When Mental Health Quirks Turn to Reality

jack goodson mental health storytelling crying woman frame

Our eyes see inwardly whatever troubles the world externally.

To those who use mental health as a ‘quirk’, I say:

I get it.

For I was one of you.

I’m not here to shame anyone, to make anyone feel wrong, worthless, or guilty for presenting a mental illness in a certain way.

Growing up, I also viewed a self-diagnosis in this way.

Suffering Was - and Is - Chic

Honestly, it was chic to have a label of suffering. It set you apart, gave you something to focus on as the dying drum of school ticked away your childhood hours.

It made you in-Vogue in the most volatile of ways.

It made you feel important, when no one else made you feel that way.

It made you a little less scared of your own shadow as you felt you could find your feet in a world filled with people bursting at the Earth’s seams.

Then, for most of us, the ‘quirk’ became reality.

It turns out that what we had been half-pretending to have was an unconscious cry for help. For someone - anyone - to recognise that we already felt something wasn’t quite ‘right’ with us.

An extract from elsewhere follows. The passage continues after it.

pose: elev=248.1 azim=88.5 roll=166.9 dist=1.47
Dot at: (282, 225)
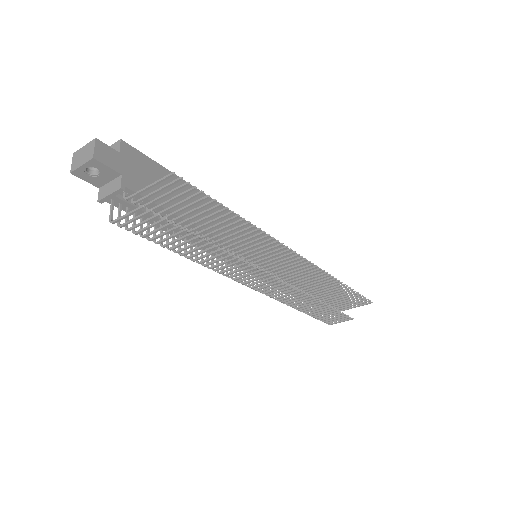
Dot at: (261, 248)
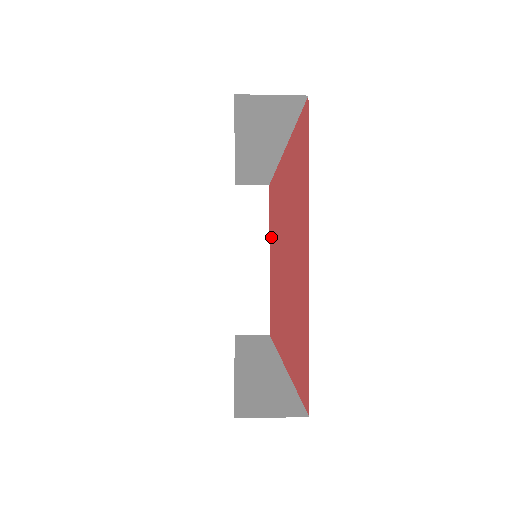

Then, when the full-blown, isolating truth emerged: we felt like an imposter, unsure if what we had falsely amplified was still false, or if we were really experiencing the throes of an illness.

That doubt became a partner with our illness. They clasped drug-drenched hands, forming an unbreakable daisy-chain that was beautiful to stare at, but whose pollen gave us allergies that made us cry, continuously.

There is no silver-lining to shout from silver rooftops about this mini-tale.

This is simply a letter of love and understanding to those whose semi-faux ‘quirks’ turned to a cancerous stone in the minds.